In vivo study and histomorphometry
This study was approved by the Animal Research Committee of Seoul National University, Seoul, Korea. All animal experiments were conducted in accordance with the guidelines of the Institute of Laboratory Animal Resources at Seoul National University (approval number: SNU-130619-4) and the Animal Research: Reporting of In Vivo Experiments (ARRIVE) guidelines for reporting in vivo animal experiments [7]. Five male New Zealand white rabbits (age, 1–2 years; body weight, 2.6–3.0 kg) with no signs of disease were used. All rabbits were anesthetized via an intramuscular injection of tiletamine/zolazepam (15 mg/kg, Zoletil® 50, Virbac Korea Co., Ltd., Seoul, Korea) and xylazine (5 mg/kg, Rompun™, Bayer Korea Ltd., Seoul, Korea). Before surgery, the skin over the proximal tibia was shaved and washed with betadine, after which an antibiotic (Cefazolin, Yuhan Co., Seoul, Korea) was administered intramuscularly. Lidocaine was injected locally into each surgical site. The skin was then incised, and the tibiae were exposed by muscle dissection and periosteal elevation. Drills and profuse sterile saline irrigation were used to prepare implant sites on the flat tibial surface.
In 4 rabbits (the handling of the fifth rabbit is described below), drilling was performed bicortically, with final diameters of 4 mm at the upper cortical bone (to prevent physical involvement, including friction) and 3 mm at the lower cortical bone (to promote stability). If used, the Ti tubes were inserted prior to implant placement; otherwise, implants were installed directly into the tibial bone as shown in Figure 1B. Each of the 4 rabbits received 2 sets of implants: 2 were SLA implants and 2 were modSLA implants. One SLA implant and 1 modSLA implant were inserted within Ti tubes. Thus, in total, 8 SLA and 8 modSLA implants were inserted in the 4 rabbits, and 4 implants of each group were encased in Ti tubes. The implants were inserted into the right and left tibiae of each rabbit (Figure 1C) according to the split-plot design shown in Figure 1D. The muscle and fascia were then sutured with resorbable 4-0 Vicryl sutures, and the outer dermis was closed with a nylon suture.

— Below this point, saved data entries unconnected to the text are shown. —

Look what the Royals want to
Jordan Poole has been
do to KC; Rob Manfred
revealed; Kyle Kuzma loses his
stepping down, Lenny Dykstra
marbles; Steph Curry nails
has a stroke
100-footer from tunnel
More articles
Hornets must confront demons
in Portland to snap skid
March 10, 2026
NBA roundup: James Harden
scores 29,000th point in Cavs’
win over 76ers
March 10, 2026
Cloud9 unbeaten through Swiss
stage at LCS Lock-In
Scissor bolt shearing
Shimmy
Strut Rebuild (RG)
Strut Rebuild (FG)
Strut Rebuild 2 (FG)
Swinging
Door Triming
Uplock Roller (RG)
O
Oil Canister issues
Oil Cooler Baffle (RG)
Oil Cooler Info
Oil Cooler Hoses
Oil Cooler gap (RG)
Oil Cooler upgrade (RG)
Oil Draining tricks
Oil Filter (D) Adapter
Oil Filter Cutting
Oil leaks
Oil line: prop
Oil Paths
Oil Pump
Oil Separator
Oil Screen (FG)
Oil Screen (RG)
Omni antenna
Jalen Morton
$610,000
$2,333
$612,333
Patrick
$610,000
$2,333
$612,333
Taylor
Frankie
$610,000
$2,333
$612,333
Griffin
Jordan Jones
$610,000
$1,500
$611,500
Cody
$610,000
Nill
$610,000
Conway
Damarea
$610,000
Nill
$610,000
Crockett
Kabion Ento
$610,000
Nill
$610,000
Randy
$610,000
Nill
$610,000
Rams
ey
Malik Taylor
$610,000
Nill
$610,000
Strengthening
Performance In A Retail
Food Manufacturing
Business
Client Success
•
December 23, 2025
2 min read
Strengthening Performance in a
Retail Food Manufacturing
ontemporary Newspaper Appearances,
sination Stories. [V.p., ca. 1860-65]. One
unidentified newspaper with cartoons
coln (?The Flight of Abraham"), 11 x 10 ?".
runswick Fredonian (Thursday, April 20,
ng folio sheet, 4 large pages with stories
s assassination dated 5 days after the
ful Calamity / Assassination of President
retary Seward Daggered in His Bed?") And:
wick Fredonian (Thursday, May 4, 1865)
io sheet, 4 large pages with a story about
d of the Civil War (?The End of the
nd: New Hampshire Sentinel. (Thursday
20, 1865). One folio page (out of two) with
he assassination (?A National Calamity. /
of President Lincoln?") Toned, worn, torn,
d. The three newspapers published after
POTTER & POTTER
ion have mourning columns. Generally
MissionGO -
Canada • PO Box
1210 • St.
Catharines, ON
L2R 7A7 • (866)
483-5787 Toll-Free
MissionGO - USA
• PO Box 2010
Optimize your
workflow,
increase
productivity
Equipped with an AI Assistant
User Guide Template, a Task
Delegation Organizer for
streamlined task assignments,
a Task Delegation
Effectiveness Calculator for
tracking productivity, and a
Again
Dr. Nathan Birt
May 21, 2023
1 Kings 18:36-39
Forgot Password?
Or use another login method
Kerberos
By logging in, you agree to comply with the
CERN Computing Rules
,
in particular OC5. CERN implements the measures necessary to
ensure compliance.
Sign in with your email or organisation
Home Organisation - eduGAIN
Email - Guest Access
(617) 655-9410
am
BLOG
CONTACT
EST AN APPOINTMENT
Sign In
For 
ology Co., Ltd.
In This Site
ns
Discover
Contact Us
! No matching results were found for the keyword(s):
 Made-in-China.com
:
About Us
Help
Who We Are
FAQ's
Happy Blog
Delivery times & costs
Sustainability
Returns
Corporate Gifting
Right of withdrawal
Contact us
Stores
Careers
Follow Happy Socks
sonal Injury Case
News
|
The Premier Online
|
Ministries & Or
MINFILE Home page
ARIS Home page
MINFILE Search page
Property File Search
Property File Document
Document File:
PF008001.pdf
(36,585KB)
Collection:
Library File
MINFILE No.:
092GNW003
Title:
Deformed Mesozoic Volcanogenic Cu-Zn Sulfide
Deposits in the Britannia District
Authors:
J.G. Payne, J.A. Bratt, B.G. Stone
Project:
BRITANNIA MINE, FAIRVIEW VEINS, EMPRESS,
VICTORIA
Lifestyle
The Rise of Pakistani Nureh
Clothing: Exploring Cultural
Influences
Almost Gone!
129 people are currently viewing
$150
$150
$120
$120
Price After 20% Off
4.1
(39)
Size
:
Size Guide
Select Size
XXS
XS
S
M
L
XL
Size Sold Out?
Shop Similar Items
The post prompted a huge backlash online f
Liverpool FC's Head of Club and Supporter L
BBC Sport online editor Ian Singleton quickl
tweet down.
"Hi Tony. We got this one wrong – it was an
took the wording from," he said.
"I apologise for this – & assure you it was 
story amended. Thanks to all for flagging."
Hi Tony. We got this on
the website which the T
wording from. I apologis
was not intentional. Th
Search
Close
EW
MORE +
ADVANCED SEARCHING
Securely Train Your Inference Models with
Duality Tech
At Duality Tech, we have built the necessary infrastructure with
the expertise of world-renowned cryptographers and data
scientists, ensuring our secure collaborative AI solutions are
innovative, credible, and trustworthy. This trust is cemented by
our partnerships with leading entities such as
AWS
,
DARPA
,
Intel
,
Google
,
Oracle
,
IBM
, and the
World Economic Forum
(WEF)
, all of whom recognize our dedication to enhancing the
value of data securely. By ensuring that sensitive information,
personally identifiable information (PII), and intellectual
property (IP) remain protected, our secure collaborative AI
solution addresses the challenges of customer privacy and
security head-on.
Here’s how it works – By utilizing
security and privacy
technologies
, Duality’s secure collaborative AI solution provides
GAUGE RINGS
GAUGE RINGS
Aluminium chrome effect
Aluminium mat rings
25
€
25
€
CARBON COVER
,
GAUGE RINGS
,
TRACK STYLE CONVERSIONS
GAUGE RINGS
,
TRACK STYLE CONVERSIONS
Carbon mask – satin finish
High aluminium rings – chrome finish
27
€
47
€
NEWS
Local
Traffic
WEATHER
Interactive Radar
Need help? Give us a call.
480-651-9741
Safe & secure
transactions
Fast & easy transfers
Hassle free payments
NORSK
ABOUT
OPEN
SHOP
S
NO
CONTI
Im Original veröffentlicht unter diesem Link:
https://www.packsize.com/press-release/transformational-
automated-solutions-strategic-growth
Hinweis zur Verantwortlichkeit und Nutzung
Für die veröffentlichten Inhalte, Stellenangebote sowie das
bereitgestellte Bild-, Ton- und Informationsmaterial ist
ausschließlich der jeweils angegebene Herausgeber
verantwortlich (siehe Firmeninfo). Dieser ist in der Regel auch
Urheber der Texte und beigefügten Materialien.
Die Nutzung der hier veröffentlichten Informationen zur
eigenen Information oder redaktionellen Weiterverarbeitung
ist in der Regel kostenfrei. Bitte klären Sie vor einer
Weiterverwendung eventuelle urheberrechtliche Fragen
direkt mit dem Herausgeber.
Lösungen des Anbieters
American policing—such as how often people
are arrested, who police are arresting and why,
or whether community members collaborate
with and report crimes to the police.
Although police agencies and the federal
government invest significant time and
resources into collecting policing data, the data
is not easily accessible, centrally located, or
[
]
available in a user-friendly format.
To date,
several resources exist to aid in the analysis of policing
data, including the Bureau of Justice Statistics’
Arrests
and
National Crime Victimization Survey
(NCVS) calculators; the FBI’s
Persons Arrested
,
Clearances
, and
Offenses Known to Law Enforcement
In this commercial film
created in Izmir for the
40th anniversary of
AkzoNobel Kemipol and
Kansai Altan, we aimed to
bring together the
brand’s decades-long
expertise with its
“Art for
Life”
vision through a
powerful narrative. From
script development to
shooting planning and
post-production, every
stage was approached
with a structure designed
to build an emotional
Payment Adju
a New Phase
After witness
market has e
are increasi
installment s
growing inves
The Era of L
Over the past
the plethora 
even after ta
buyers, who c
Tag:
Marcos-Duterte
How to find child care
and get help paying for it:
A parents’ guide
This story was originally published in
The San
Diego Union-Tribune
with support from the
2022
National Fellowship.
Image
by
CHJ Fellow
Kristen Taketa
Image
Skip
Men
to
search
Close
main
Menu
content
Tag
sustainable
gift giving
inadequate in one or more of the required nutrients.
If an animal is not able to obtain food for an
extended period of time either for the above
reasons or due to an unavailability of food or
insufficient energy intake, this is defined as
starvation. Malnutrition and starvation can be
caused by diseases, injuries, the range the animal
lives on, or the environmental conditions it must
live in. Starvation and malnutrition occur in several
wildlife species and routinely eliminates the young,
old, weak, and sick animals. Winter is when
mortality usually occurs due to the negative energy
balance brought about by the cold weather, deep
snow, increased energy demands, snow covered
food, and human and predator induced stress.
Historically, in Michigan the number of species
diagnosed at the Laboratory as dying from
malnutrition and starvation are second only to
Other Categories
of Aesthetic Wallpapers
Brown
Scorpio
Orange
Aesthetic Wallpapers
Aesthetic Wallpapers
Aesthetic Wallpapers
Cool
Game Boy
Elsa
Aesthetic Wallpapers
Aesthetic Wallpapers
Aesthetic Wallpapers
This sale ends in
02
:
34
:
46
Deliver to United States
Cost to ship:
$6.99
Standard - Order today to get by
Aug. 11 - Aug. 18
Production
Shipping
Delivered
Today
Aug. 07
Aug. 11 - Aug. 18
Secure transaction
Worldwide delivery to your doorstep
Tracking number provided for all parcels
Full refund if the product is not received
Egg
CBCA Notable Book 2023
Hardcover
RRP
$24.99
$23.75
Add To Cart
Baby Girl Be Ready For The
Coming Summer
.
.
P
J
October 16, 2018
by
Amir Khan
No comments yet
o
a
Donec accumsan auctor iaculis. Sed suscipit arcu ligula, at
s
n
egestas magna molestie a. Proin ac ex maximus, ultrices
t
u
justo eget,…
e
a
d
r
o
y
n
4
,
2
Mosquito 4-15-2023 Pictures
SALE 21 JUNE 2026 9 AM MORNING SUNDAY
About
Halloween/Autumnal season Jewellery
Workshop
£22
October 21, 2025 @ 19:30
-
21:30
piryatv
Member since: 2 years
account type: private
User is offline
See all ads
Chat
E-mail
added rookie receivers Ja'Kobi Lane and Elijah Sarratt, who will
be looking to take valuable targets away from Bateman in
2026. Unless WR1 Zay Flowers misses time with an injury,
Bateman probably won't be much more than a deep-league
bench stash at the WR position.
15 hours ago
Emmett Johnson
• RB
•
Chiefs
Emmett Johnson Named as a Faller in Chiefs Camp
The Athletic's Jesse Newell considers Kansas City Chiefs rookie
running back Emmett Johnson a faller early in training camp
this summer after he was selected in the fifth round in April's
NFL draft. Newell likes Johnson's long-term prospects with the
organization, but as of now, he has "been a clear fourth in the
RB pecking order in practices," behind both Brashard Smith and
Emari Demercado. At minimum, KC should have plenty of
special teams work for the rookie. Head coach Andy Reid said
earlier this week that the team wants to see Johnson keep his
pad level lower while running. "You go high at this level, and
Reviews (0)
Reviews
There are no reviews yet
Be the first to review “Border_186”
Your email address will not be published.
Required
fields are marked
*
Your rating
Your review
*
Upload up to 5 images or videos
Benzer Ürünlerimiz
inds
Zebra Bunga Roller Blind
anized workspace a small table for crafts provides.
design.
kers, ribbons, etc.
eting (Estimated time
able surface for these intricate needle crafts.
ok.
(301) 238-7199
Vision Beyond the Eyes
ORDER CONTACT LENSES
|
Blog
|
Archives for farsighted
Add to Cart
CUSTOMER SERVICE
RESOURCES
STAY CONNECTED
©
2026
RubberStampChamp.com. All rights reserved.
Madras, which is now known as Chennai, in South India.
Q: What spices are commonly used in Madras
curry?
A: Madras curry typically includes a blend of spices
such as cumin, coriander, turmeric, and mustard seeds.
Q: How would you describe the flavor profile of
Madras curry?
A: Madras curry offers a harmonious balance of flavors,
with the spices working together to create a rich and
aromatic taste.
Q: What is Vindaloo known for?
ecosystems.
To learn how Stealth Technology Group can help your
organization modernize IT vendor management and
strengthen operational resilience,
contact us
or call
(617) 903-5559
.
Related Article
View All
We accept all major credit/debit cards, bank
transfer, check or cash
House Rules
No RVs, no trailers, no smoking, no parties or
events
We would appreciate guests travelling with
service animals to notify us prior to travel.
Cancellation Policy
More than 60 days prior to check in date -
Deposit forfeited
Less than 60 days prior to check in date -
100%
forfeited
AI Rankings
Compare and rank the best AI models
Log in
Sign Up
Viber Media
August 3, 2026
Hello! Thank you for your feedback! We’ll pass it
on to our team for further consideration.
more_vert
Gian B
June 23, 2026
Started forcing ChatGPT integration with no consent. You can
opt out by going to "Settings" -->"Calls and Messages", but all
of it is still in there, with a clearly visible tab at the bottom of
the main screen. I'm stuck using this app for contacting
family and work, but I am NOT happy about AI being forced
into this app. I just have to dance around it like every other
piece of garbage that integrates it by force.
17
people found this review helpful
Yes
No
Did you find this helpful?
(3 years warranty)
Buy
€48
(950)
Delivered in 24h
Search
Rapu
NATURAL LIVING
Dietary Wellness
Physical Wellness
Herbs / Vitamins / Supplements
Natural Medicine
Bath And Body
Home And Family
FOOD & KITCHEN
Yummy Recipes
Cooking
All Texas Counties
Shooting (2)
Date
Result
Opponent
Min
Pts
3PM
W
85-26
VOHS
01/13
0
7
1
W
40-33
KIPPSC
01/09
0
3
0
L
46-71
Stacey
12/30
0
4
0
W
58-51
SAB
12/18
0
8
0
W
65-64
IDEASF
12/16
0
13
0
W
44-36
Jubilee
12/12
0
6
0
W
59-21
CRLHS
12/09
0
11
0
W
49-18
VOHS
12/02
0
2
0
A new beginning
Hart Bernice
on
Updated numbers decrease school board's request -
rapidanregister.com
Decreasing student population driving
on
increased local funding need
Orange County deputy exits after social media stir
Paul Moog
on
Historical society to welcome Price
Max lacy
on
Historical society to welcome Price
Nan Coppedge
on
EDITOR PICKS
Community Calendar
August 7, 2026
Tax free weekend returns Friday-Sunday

The rabbits were housed separately after surgery. After a 4-week period of bone healing, they were anesthetized and sacrificed via an intravenous overdose of potassium chloride. The tibiae were exposed, and the implants were surgically removed en bloc with an adjacent bone collar. The implants/bone were immediately fixed in 10% neutral formaldehyde. Histomorphometry specimens were prepared by embedding the implants and bone in light-curing resin (Technovit 7200 VLC, Kultzer, Wehrheim, Germany) [8] and then treating them according to the method described by Donath and Breuner [9]. Thus, undecalcified specimens were ground to a thickness of 50 μm, stained with hematoxylin and eosin (H&E), and subjected to a general histological evaluation under a light microscope (Olympus BX, Olympus, Tokyo, Japan). The image analysis software (Kappa PS30C Imagebase, Kappa Opto-electronics GmbH, Gleichen, Germany) that was associated with the light microscope was used to calculate the bone-to-implant contact (BIC) ratio for each implant. Thus, a stretch of the implant surface measuring 2 mm in length was examined to determine how much of that length was in direct contact with bone. It should be noted that the top of the 2-mm stretch was level with the upper surface of the cortical bone (Figure 1E). The BIC ratios of the left and right sides of each implant were determined. The mean BIC ratio for each implant was then calculated.